Short task A:
Before the divorce-process text and the records, list every length of time the text states, and say what each one refers to.
Short task B:
Answer these questions from the divorce-process text, not from the records:
(i) Which paragraph of the Family Justice Courts Practice Directions covers case conferences?
(ii) What must the Judge be satisfied of before granting an Interim Judgment?
(iii) How is a party told the date of the Ancillary Matters case conference?
Short task C:
Using the divorce-process text that comes before the records, write a continuation that picks up after its final sentence.

Text to read:
If the settlement is not possible, the Assistant Registrar will ask both parties to file Affidavits of Evidence-in-Chief. If you are not sure what to say, or need help preparing your affidavit, you should seek independent legal advice immediately. 
Further information on case conferences may be found at paragraph 86 of the Family Justice Courts Practice Directions.
A contested divorce hearing is very different from an uncontested divorce hearing. Depending on the number of witnesses and the complexity of the case, the whole process may require from one day to several days. Contested divorces are much more time-consuming and costly than uncontested divorce hearings. 
At the end of both types of divorce hearing, the Judge will grant an Interim Judgment if he or she is satisfied that the marriage has irretrievably broken down. Any ancillary matters will be adjourned to be heard in chambers.
The Interim Judgment is a provisional order for divorce. It is made final, or confirmed, after three months. You cannot remarry until the Interim Judgment has been made final.
This is the end of the first stage of your divorce case.
 
 
6. Ancillary matters pre-trial process

The second stage of your divorce case begins when an Ancillary Matters case conference is called. 
 
The Ancillary Matters case conference is usually called within a month of the Interim Judgment being granted. The Court will send you a letter to notify you of the Ancillary Matters case conference date.

Material provided:
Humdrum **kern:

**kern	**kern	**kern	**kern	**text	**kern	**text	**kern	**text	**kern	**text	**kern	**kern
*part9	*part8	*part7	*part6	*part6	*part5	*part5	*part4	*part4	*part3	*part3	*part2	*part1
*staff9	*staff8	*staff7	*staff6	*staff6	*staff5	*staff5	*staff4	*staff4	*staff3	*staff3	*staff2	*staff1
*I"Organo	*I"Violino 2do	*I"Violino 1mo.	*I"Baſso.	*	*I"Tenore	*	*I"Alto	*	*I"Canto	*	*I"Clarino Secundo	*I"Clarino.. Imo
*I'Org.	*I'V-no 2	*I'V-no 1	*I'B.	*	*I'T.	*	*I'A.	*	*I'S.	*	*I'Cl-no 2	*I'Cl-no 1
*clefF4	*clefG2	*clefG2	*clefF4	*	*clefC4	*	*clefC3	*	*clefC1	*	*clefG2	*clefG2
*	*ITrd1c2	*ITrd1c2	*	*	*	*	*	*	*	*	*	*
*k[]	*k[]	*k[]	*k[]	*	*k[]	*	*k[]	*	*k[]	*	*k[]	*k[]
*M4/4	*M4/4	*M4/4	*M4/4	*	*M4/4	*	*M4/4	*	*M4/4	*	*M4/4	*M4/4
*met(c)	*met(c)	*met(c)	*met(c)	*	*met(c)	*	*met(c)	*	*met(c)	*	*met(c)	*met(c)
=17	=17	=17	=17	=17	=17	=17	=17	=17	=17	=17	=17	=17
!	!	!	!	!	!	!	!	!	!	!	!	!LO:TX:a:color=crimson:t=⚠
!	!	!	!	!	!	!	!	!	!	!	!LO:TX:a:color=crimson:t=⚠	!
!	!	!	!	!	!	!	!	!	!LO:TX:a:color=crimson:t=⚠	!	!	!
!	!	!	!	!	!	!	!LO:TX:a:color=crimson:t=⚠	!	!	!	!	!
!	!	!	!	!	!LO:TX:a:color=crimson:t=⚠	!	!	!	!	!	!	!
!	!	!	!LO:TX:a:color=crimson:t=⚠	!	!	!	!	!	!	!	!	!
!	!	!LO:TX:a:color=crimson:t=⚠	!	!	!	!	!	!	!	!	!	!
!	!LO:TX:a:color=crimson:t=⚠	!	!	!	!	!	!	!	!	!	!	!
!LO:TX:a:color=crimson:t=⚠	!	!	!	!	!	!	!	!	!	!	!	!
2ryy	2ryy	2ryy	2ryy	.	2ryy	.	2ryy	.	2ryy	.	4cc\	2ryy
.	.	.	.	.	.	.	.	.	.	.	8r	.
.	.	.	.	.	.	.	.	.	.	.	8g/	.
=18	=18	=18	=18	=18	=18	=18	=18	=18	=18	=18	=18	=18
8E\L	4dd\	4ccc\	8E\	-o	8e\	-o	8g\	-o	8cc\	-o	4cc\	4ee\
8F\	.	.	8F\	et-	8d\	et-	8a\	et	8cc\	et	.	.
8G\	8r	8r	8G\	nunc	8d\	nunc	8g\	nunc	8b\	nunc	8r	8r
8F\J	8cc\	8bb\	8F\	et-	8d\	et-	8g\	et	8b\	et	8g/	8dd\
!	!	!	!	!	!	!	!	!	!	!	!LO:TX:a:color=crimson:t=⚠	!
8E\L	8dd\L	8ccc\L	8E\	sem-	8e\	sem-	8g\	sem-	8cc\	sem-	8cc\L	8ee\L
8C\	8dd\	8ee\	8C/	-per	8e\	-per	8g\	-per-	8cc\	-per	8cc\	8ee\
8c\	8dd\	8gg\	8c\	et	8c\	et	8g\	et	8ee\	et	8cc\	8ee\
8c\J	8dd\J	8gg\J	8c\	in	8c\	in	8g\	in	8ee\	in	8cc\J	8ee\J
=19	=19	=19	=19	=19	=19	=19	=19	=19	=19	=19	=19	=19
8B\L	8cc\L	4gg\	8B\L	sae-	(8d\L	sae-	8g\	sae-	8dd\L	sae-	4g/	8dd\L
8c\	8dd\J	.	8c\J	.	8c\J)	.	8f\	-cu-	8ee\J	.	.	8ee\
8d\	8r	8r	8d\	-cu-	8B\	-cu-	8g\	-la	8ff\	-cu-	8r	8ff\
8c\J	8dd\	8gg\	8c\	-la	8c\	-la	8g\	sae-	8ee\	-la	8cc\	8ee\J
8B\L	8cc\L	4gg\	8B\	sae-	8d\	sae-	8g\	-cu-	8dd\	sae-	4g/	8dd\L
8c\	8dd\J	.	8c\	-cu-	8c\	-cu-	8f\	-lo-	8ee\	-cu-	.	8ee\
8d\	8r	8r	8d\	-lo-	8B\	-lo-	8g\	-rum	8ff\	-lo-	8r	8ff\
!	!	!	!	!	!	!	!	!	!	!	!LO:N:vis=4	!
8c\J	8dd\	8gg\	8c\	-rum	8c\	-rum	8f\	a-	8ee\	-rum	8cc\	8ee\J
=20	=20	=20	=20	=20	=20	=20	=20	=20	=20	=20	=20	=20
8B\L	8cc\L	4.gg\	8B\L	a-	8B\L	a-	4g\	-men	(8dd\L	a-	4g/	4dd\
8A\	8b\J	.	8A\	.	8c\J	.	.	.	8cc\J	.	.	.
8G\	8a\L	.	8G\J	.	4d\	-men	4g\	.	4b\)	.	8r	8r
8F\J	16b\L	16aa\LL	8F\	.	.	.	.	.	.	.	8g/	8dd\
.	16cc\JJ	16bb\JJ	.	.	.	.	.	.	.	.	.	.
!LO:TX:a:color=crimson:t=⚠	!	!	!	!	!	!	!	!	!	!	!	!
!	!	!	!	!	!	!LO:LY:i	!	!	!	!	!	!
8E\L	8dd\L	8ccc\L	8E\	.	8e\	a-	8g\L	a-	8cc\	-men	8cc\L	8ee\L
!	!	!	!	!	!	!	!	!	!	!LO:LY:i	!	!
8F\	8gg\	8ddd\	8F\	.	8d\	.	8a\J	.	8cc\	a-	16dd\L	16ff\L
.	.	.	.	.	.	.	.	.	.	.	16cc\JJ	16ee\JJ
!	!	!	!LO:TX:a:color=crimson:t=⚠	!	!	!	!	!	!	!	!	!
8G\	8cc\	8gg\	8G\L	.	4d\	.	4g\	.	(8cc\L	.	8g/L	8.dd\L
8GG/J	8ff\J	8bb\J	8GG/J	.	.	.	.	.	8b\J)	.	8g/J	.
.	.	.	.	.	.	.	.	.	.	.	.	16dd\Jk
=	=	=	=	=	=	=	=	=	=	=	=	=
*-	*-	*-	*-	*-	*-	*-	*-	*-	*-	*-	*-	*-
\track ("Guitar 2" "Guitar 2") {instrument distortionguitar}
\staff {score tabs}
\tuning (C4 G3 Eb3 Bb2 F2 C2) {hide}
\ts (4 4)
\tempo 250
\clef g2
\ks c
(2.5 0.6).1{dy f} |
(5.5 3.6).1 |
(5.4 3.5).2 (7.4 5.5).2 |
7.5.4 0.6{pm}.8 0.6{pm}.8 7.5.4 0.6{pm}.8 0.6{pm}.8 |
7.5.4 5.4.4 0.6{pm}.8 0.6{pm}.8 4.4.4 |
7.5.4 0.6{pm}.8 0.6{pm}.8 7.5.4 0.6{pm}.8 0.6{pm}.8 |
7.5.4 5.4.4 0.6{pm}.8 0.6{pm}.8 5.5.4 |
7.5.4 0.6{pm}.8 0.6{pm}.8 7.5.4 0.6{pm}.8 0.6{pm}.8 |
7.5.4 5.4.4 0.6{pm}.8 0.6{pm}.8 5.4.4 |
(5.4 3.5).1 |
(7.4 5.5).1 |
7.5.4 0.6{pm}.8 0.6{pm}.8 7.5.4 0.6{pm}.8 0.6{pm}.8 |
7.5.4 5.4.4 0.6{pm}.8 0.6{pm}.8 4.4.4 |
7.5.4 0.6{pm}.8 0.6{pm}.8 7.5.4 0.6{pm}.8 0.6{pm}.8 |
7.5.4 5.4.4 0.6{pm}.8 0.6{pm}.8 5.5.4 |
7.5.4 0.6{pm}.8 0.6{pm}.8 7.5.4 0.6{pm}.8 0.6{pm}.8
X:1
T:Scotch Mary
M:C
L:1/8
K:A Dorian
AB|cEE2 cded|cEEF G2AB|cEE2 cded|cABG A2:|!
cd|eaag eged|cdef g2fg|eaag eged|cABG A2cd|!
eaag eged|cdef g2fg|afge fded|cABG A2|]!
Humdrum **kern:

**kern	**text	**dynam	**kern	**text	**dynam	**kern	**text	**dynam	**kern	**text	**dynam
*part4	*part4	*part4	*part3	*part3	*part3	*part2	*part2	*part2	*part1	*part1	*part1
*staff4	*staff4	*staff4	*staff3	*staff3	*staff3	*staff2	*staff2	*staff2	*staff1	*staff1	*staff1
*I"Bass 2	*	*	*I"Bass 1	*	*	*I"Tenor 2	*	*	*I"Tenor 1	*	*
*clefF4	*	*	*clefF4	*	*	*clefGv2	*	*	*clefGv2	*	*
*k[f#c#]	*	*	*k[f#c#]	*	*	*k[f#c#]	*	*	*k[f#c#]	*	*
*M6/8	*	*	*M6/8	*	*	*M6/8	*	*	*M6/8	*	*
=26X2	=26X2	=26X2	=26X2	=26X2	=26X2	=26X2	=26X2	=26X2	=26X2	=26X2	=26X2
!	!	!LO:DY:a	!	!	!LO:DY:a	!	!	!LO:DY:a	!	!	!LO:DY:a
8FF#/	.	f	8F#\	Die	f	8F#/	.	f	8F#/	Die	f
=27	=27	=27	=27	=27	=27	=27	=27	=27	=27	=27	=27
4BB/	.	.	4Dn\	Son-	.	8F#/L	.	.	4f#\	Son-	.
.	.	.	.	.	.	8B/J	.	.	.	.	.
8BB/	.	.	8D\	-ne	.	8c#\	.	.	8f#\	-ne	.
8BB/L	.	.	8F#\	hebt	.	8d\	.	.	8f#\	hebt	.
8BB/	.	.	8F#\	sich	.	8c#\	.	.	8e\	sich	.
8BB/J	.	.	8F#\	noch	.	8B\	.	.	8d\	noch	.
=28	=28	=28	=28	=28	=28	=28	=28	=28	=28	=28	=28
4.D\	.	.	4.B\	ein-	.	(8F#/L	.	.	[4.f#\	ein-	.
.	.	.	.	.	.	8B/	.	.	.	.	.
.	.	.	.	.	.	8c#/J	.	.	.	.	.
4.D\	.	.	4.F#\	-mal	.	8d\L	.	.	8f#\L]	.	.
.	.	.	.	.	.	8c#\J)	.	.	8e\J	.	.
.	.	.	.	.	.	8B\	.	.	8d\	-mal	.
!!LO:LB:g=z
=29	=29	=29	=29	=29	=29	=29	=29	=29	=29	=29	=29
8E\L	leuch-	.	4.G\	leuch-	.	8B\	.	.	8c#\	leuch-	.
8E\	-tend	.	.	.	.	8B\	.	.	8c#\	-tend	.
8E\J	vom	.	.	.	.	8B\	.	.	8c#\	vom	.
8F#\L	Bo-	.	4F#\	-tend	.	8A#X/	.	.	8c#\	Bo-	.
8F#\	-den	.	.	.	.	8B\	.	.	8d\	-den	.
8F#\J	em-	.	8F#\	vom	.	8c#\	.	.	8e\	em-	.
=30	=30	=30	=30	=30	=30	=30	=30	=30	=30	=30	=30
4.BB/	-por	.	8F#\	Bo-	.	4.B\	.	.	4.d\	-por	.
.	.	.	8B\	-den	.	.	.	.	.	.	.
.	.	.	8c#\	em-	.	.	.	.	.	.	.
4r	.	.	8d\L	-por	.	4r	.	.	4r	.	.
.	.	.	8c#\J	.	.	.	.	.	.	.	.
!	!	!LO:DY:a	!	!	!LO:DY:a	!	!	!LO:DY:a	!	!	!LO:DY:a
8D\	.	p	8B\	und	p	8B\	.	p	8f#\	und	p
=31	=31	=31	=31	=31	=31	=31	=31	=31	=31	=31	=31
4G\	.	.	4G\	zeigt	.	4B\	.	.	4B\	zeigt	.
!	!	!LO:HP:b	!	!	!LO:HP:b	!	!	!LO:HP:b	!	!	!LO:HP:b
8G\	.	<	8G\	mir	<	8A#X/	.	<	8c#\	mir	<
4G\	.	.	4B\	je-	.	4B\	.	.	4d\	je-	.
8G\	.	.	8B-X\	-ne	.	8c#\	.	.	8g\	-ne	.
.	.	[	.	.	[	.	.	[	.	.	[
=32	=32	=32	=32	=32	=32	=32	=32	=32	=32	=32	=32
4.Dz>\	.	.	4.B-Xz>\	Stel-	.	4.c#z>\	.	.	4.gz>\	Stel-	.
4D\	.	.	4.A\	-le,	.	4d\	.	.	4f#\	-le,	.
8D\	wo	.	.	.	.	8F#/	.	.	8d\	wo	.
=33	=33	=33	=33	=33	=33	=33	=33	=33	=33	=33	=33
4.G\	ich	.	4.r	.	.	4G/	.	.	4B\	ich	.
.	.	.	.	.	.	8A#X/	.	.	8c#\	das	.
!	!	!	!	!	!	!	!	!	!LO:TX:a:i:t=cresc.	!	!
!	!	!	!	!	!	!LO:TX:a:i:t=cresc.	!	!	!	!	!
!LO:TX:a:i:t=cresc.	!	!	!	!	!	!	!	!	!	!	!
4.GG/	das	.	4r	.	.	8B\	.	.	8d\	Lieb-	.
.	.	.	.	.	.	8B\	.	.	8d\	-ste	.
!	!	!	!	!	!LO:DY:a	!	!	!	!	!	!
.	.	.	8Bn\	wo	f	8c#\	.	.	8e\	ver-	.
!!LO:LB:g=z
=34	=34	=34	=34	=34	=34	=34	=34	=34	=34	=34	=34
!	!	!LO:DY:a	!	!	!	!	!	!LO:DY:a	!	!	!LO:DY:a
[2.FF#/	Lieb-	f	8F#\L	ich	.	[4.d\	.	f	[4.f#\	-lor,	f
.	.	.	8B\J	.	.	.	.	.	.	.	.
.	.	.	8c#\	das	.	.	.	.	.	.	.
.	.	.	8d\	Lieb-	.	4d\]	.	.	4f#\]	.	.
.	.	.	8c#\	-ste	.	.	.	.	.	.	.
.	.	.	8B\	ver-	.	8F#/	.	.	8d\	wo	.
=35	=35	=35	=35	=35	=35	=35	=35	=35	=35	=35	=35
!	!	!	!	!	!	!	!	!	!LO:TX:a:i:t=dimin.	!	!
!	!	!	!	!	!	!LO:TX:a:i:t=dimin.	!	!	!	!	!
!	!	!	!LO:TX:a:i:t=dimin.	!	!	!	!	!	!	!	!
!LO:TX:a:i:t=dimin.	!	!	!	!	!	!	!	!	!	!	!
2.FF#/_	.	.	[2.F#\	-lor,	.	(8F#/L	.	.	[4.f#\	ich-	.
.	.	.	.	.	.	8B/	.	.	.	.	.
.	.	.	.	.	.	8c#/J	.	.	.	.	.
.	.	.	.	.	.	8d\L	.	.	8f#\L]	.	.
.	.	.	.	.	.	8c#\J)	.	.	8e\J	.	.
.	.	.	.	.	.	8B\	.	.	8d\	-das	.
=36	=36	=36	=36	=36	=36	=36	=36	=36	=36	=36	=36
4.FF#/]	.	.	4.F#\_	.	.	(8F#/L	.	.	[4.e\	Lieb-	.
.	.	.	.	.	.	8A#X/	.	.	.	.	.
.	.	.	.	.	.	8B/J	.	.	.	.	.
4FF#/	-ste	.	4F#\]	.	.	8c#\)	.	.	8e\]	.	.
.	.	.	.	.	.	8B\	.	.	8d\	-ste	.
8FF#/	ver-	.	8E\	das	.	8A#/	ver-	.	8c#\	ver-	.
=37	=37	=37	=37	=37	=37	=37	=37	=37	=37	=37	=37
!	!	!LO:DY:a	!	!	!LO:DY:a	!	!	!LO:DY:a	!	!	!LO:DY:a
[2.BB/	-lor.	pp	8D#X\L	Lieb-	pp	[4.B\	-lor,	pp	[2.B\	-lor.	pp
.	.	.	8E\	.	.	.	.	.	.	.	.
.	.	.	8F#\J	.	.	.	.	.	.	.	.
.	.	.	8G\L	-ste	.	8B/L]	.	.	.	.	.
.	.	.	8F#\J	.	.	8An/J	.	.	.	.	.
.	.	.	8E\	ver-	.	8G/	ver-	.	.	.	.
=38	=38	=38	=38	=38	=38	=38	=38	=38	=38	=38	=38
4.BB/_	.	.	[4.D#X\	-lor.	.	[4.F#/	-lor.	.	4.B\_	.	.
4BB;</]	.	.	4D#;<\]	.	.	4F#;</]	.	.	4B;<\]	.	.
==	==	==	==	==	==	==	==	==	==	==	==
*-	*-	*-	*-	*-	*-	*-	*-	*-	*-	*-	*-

Output A:
- From one day to several days: how long the whole process of a contested divorce hearing may take, depending on the number of witnesses and the complexity of the case.
- Three months: the time after which the Interim Judgment is made final, or confirmed.
- Within a month: when the Ancillary Matters case conference is usually called after the Interim Judgment is granted.

Output B:
(i) Paragraph 86.
(ii) That the marriage has irretrievably broken down.
(iii) The Court sends a letter with the date.

Output C:
An Ancillary Matters case conference is conducted by an Assistant Registrar of the Family Justice Courts in chambers - meaning that the hearing is closed to the public, and only those directly involved in the matter can attend. You do not have to attend the Ancillary Matters case conference yourself if you have a lawyer. Similarly, if the Defendant has a lawyer, his or her lawyer will attend the case conference.
 
The purpose of this case conference is to get both parties ready for the ancillary matters hearing, which will take place before a District Judge of the Family Justice Courts in chambers. If there is a possibility of settlement, the Assistant Registrar may refer the case for counselling with a professional Court counsellor, or for a resolution conference at the Family Resolutions Chambers. In a high conflict case where children are involved, the Assistant Registrar may consider referring the matter to a professional Court counsellor or social worker, so that a confidential report on custody or access may be prepared for the purpose of the ancillary matters hearing. The Assistant Registrar may also appoint a Child Representative. The Child Representative's role is to represent the children's interests for the ancillary matters hearing. The Child Representative will file a written submission for this purpose.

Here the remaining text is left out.